I think it is inappropriate to ask about income. I know that might be a useful metric but I think it is touchy subject. Next, do not ask if someone feels represented. That is a vague question and needs to be rethought.
For the survey itself I think it is way to long. Try breaking it into smaller pieces that are spread apart. Surveys should be around 4 simple well worded questions. With the smaller surveys there is less data combined so it would be much harder to single out individuals. It also is a time saver.
For the "special brain" question you should instead ask about disabilities. This is a dangerous question as if a person hits do not answer that is a data metric. This question should also probably be in its own survey.
For gender I think that isn't all that big of an issue. However, the fact that only non males matter is problematic. You are singling out people who may not want to be singled out. This also applies to disabilities or any trait that could put them be used against them.
I really think you should break these surveys down. Also I would have a look at the surveys by the Linux Experiment. He did a good job of doing them in a way that isn't discriminatory. He also didn't ask for information such as disabilities.
Lastly, you should offer a other button with a custom response. Sometimes we do not fit in boxes.
Thanks, I will read your reply.
It is all anonymous, I dont get any individually sent data. Which is pretty problematic as it would be interesting to combine certain types of people, traits, behaviors etc.

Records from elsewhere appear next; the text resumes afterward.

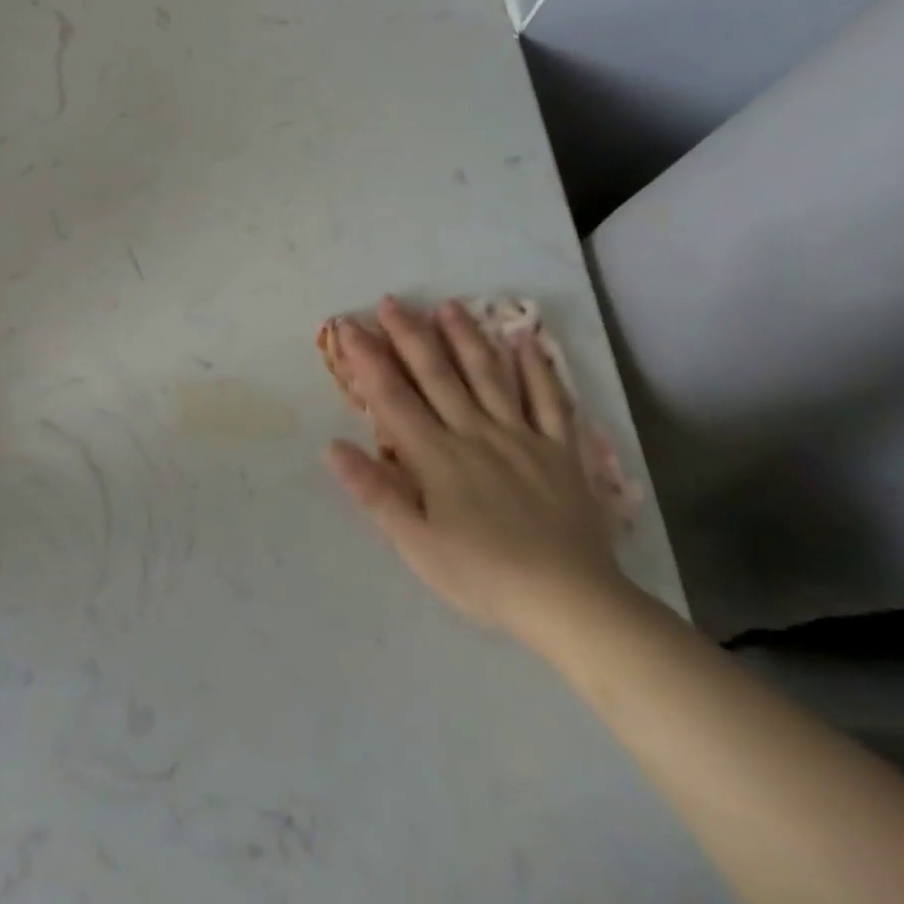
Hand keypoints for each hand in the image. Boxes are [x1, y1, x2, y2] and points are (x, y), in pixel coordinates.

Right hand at [324, 296, 625, 635]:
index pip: (392, 397)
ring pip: (489, 376)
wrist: (572, 602)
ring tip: (448, 306)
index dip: (367, 359)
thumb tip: (331, 446)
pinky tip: (527, 341)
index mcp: (436, 456)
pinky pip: (550, 400)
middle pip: (437, 375)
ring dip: (466, 338)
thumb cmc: (483, 576)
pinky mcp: (561, 451)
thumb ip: (375, 492)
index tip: (348, 327)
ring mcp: (521, 437)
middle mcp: (475, 433)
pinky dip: (538, 368)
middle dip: (410, 335)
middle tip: (391, 301)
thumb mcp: (415, 544)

For example "people using Ubuntu back then and staying with it tend to use X11" or whatever.
Yes probably, multiple smaller ones make way more sense.

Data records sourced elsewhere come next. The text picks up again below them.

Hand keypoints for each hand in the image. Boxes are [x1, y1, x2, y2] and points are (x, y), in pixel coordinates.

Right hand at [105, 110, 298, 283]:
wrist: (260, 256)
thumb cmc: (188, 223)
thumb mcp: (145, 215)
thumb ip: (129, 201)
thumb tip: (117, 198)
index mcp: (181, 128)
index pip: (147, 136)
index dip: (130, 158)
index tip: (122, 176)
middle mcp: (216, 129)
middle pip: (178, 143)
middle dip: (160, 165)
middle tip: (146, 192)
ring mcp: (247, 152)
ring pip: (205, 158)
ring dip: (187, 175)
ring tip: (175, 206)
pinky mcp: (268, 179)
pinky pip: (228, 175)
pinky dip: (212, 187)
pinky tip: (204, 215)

As the ratio is so extreme, I disagree that focussing on just non-male people is wrong.
It is a scope though, and you cannot make a fair and representative survey.
But I agree that other disabilities could have been added.
You are welcome to join, I and maybe a few more people plan on doing more, smaller surveys in the future.
Yes but I didnt find it that interesting. We can argue about discrimination, but in an anonymous survey it is not problematic to ask for "sensitive" info and tons of people gave their answer there.
These just interested me, and they are more personal than Nicks for sure.
Yeah for sure. I want to make a followup especially on the "other" boxes that got tons of checks.
But CryptPad seems to not have that feature.